══ RECORD SET ══

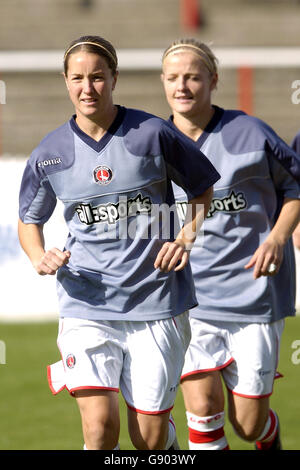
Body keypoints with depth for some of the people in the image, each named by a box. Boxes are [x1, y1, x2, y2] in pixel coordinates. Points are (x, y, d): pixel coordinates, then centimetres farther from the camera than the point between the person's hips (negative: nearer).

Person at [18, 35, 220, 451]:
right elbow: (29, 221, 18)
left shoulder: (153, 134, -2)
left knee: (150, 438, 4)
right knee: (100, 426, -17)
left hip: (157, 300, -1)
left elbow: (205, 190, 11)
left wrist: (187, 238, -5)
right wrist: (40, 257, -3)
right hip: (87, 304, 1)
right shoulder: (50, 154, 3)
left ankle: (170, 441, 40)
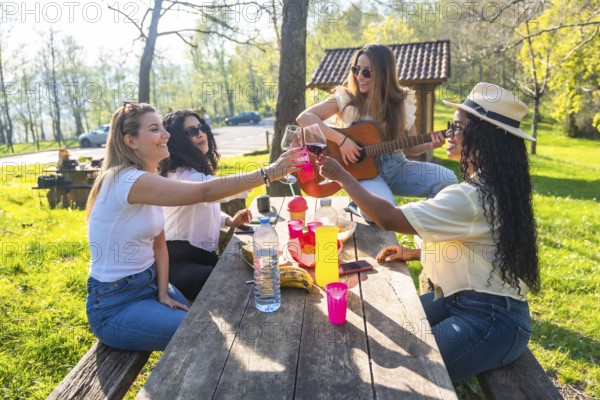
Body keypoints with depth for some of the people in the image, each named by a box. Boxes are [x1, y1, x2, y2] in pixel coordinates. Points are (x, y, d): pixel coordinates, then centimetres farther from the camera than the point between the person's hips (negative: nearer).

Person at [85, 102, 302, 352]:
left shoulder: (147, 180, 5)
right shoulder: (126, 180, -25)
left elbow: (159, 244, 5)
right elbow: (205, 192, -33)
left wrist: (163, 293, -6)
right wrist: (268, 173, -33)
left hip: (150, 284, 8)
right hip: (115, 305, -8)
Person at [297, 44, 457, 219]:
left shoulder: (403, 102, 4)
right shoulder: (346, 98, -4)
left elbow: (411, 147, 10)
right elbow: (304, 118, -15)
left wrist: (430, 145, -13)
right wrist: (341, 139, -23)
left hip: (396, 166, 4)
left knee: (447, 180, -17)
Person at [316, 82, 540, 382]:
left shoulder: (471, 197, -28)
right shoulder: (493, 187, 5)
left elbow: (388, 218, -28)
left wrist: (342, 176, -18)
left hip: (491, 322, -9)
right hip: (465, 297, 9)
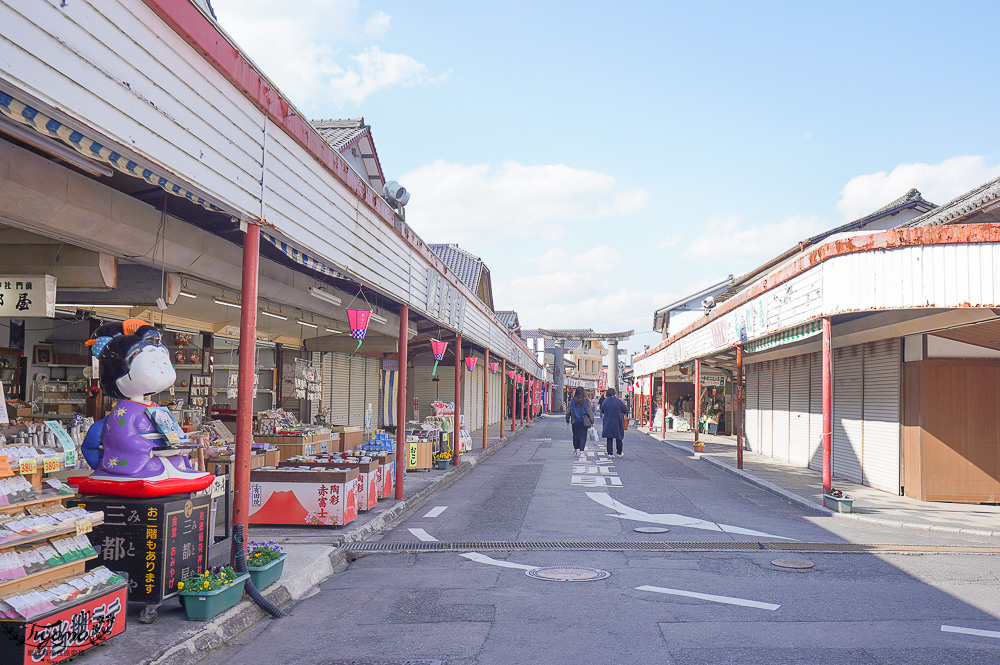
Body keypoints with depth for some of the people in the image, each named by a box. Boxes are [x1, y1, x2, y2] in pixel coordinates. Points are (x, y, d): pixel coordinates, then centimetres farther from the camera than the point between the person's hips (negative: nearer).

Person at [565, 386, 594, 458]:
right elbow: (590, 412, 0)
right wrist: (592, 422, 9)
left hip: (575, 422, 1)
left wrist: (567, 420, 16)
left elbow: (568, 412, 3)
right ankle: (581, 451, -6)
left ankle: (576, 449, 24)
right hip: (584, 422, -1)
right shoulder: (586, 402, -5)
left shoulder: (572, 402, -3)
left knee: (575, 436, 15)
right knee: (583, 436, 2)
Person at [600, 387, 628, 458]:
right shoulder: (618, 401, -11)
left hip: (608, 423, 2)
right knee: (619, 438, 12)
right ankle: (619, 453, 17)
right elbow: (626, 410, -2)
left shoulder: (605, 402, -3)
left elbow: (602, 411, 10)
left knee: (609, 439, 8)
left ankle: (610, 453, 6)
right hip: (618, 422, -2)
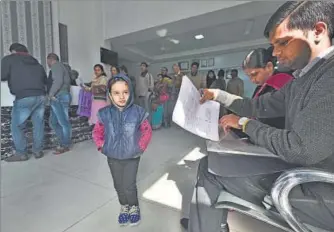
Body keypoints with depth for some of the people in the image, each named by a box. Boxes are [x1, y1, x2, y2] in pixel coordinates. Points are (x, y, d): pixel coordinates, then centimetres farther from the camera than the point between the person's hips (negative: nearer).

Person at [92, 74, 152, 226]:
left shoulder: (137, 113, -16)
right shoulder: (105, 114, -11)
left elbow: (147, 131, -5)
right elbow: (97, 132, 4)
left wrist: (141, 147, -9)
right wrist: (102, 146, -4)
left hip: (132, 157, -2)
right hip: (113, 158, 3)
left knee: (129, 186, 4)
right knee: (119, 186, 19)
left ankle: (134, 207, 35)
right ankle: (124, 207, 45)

═══
══ RECORD SET ══

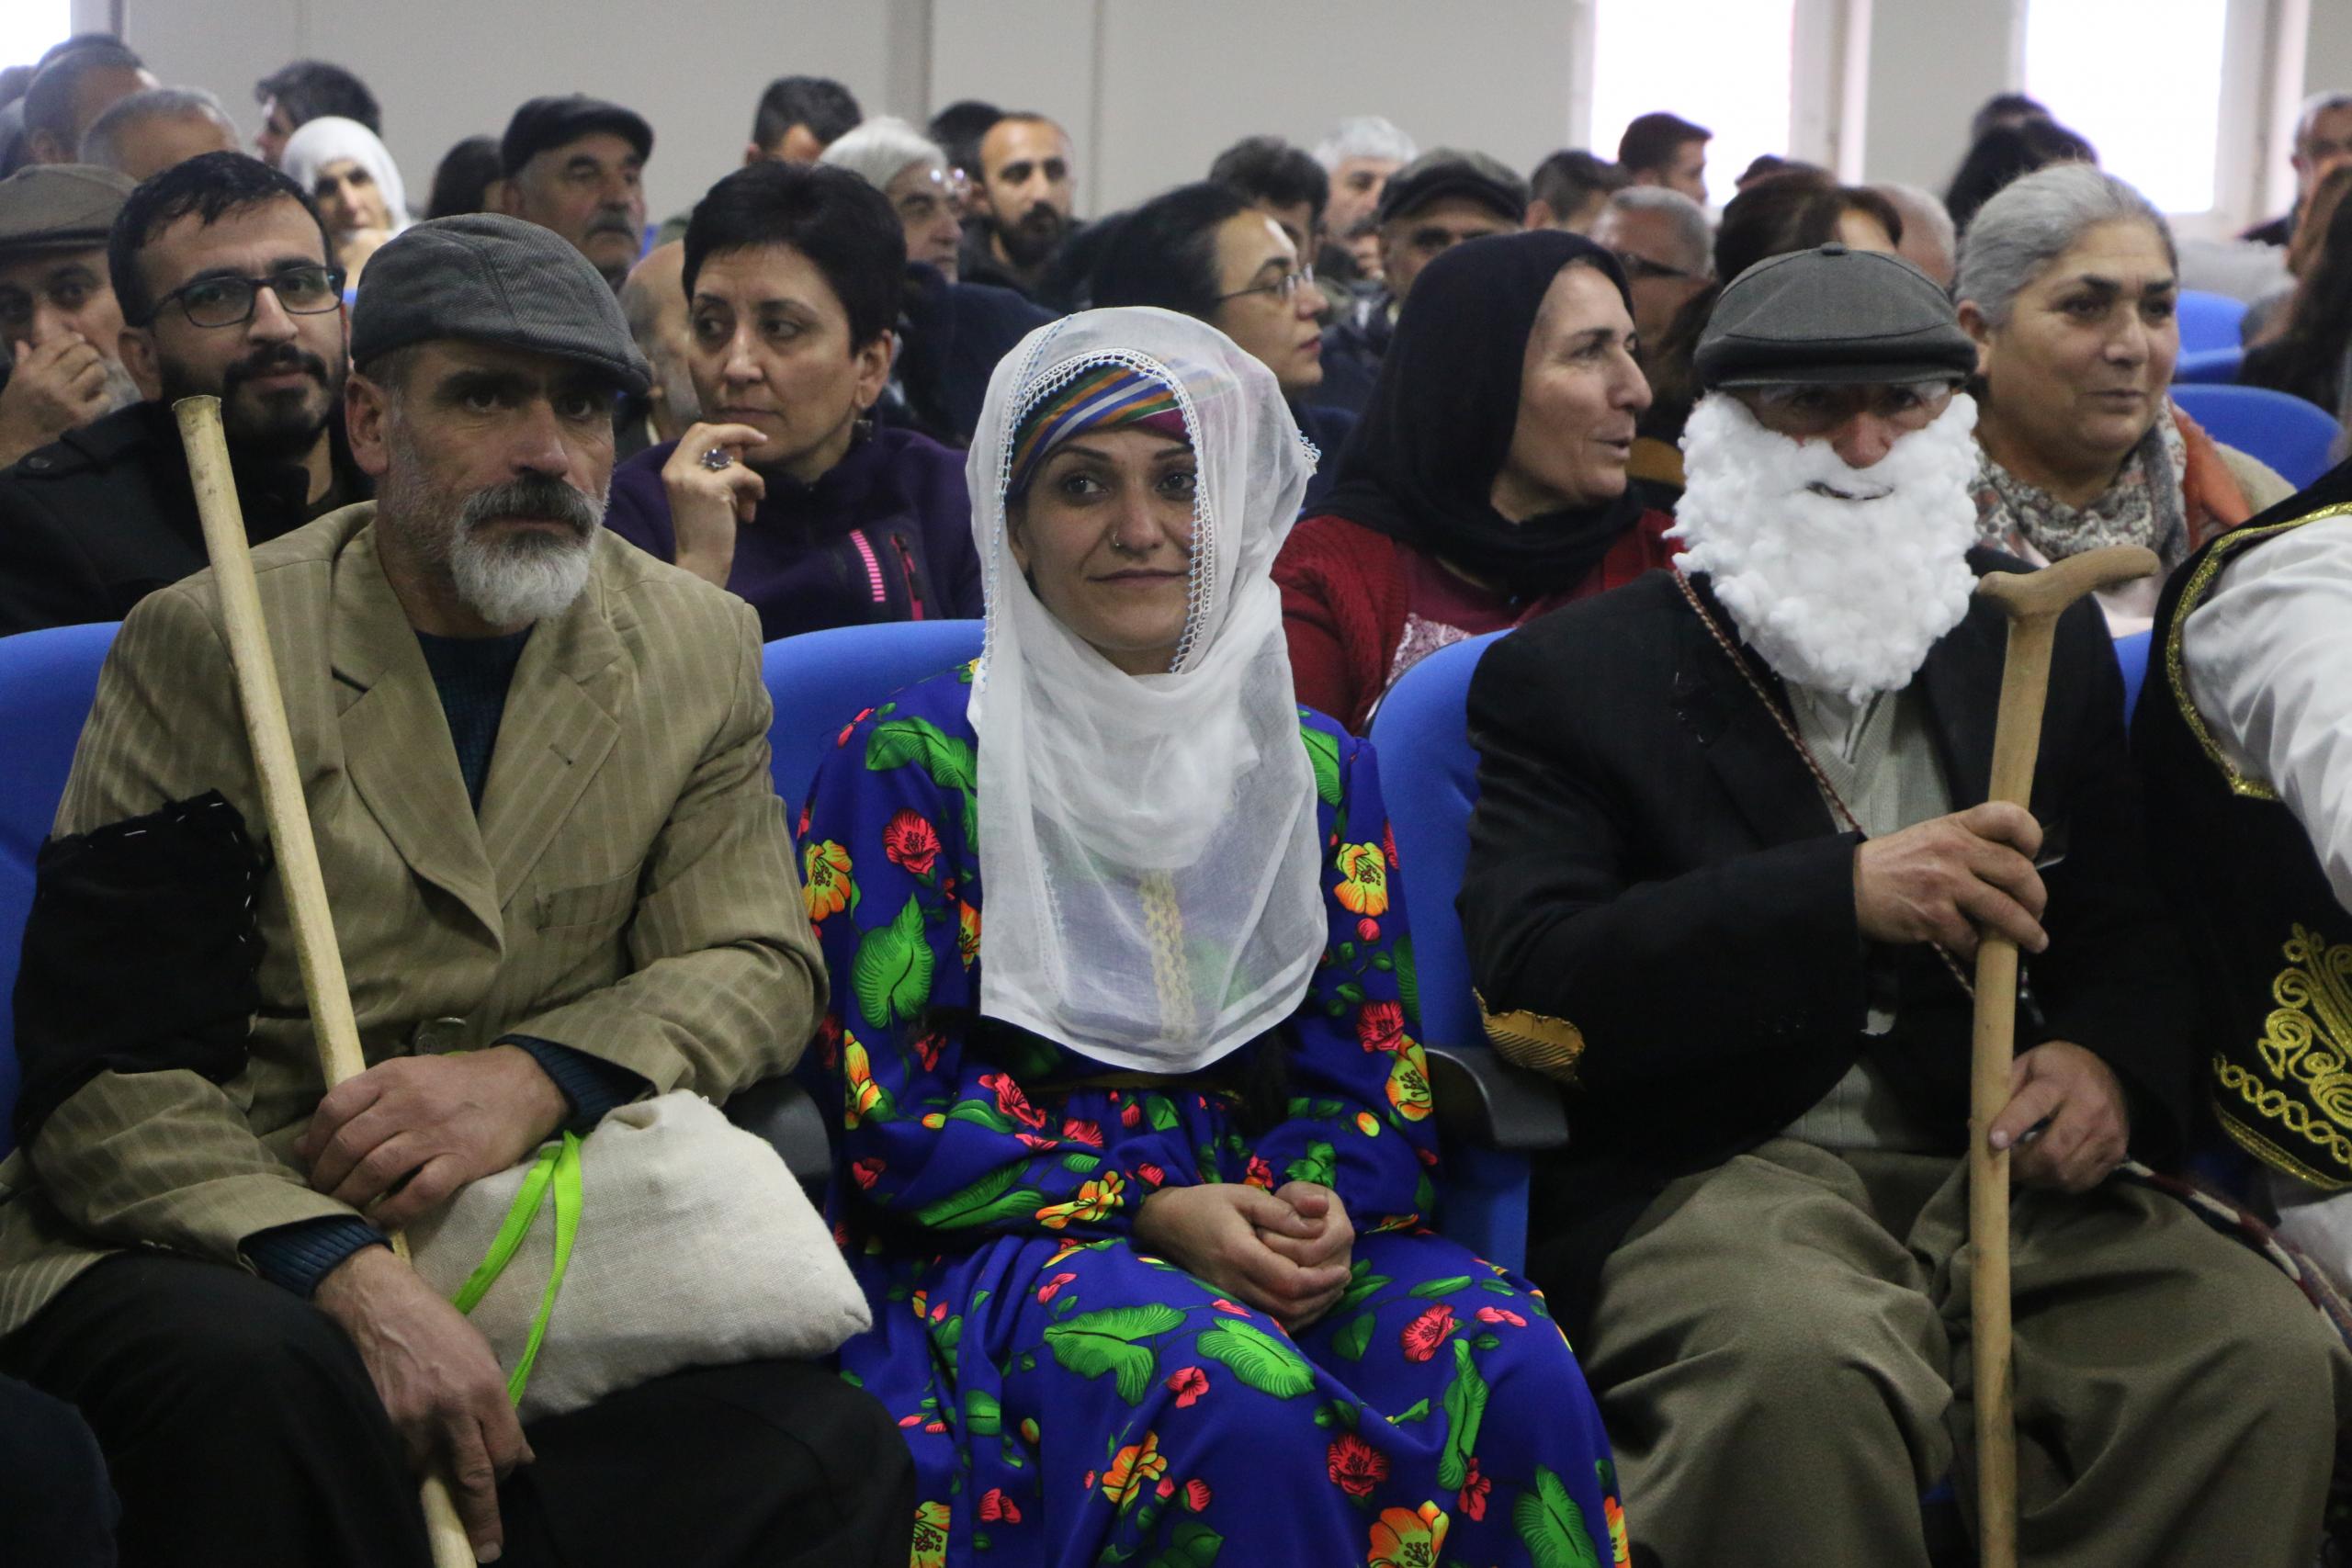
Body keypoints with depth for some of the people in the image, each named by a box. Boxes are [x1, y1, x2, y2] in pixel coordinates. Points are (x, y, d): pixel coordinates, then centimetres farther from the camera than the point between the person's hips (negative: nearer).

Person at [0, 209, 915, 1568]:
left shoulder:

═══

(ASSIGNMENT): Gather every line of the material that contains the word "wrist", listing them in the order they appear.

(EXERCISE RESULT):
left wrist: (187, 238, -5)
right wrist: (40, 257, -3)
left wrist: (163, 293, -6)
right wrist: (268, 173, -33)
left wrist: (430, 145, -13)
right wrist: (341, 139, -23)
left wrist: (342, 176, -18)
right wrist: (592, 422, 9)
left wrist: (567, 420, 16)
left wrist: (141, 147, -9)
right wrist: (102, 146, -4)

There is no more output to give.